Secret weapon behind my secret weapon? Homemade balsamic vinaigrette. It’s olive oil, balsamic vinegar, honey, dijon mustard, salt and roasted garlic that I whip up once or twice a week. Because it’s **real** dressing, it’s full of flavor and a little goes a long way. One tablespoon on each salad and I’m good to go.
Oh this dinner! Oh this amazing, amazing dinner! Homemade ranchero sauce with black beans and roasted butternut squash. A little goat cheese and a few sprigs of cilantro. Perfect combination of nutty sweetness and spicy tomato deliciousness. Yes, I’m patting myself on the back. Pat-pat-pat. I earned it.
Old habits die hard. It’s really hard for me to not equate weight / scale babble with success / failure. Even though I know that there is so much more to health than this one metric.
I am strong. Last night, I did 15 burpees in a minute (as well as 27 power jumps, 25 push up jacks, 43 power jacks … etc. etc. etc.). My body is stronger than it has ever been. And it feels good.
And I have a vegetable-stuffed diet. I eat so many vegetables, you might actually freak out about it. I just had vegetable soup for breakfast. For real.
I am not smitten with the number I seen on the scale. I feel like I’ve been working so hard — too hard! — for it to still be so unsatisfying. But the problem isn’t the number. The problem is that I’m letting myself care too much about the number. And THAT’s what I’m going to work on.
All of the important things are in this photo, including:
- The better half of a post-insanity rawr face.
- Panoramic bicep shot.
- Bathroom “One Blue Pussy” Warhol print.
- Photo of a photo of a photo into infinity paradox. I basically broke space-time with this one. Whoops!

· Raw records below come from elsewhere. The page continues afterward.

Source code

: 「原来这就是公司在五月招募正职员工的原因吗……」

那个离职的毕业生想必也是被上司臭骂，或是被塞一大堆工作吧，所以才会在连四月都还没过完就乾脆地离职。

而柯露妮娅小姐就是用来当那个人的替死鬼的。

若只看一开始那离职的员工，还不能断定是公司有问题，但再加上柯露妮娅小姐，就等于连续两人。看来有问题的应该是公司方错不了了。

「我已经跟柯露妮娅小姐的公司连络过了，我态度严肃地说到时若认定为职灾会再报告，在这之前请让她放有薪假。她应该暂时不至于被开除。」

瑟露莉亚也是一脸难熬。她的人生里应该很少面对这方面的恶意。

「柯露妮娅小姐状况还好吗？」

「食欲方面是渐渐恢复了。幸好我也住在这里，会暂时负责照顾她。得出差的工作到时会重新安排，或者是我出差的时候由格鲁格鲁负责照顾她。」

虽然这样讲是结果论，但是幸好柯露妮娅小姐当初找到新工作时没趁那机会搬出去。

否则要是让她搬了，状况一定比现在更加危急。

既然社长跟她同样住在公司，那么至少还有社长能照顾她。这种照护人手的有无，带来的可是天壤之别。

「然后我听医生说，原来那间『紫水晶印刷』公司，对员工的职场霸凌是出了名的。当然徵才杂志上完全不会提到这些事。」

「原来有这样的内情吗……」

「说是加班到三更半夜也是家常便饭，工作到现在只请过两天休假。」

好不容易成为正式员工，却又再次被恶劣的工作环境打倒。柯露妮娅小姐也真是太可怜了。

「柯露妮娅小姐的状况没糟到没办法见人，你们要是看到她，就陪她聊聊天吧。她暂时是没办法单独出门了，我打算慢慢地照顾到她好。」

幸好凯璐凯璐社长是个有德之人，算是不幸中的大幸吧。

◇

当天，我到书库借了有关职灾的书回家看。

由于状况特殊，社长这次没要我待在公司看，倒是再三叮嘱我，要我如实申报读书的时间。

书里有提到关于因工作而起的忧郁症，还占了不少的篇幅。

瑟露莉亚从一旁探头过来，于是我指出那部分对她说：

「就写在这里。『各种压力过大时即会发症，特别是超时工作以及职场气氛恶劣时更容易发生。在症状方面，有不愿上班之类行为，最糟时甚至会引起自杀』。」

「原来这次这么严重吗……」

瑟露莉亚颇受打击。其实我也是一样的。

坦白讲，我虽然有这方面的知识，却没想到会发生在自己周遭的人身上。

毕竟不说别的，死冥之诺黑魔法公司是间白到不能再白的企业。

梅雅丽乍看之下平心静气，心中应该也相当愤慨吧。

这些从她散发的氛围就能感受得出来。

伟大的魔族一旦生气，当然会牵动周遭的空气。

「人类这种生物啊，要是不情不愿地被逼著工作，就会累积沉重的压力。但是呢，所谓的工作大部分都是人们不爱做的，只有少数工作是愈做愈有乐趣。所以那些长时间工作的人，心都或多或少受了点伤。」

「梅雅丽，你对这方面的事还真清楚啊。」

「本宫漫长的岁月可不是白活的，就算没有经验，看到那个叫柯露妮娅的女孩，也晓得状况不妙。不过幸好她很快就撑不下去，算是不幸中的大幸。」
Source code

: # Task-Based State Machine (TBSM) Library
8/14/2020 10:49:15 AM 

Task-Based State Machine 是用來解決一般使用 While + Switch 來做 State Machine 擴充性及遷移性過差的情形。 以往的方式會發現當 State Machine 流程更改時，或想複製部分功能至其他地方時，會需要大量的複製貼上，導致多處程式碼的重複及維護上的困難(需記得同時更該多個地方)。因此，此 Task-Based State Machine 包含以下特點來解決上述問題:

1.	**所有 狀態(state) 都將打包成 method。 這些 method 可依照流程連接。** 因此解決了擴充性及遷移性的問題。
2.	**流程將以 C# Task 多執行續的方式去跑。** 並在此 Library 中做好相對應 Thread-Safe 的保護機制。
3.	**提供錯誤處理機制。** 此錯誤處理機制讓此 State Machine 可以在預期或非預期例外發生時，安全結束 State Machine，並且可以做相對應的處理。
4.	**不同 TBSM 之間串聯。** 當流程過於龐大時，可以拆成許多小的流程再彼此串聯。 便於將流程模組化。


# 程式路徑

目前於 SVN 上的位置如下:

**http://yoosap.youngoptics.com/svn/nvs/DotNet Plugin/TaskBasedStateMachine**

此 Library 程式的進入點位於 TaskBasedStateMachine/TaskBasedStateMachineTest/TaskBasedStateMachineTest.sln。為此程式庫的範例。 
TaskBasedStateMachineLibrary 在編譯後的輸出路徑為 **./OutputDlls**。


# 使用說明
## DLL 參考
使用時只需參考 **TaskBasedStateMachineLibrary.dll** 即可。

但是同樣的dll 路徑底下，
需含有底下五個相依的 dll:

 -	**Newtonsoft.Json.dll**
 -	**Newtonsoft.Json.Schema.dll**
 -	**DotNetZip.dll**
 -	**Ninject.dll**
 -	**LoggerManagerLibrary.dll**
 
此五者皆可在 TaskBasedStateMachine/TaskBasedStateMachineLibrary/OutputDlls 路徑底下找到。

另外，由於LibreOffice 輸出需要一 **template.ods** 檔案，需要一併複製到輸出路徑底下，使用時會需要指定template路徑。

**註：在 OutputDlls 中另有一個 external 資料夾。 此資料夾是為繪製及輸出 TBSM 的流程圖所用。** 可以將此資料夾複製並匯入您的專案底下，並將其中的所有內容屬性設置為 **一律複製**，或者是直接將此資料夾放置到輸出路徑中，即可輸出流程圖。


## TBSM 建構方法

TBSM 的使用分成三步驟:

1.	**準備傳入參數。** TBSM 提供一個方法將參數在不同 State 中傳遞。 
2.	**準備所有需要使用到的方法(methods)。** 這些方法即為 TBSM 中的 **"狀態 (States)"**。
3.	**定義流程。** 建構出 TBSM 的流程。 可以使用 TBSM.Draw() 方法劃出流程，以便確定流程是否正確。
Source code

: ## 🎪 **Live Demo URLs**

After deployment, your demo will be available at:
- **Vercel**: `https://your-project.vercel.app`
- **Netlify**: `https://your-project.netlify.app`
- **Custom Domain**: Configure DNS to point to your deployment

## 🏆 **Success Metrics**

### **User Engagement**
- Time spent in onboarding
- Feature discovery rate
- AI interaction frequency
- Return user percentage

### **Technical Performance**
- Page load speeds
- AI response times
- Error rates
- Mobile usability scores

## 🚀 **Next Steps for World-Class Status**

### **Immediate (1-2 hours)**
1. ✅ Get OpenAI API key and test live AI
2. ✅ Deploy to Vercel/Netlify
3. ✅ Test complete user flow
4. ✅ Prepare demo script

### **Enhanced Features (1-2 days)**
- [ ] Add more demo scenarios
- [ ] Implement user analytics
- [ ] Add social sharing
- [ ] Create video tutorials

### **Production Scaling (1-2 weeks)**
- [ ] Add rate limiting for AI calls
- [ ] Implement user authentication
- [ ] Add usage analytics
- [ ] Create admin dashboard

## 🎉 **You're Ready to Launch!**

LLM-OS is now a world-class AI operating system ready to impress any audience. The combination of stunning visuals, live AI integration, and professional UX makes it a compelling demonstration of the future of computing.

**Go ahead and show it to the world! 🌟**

- Tear-stained t-shirt (courtesy of the 30 Rock finale feelings I felt).
My work here is done.
A great breakdown of eating clean from one of my favorite skeptical medicine sites. I have bolded parts that were particularly helpful to me. Find the complete article here.
Should you be “Eating Clean”?
A look at dietary myths / fads with crazy things like “proof” and “scientific evidence” sprinkled on top. Totally worth reading (and worth reblogging as a reminder to your future forgetful self who isn’t going to get fad-tricked into ridiculous food situations that don’t make any sense at all).
Moderation, moderation, moderation … and a dash of common sense, y’all!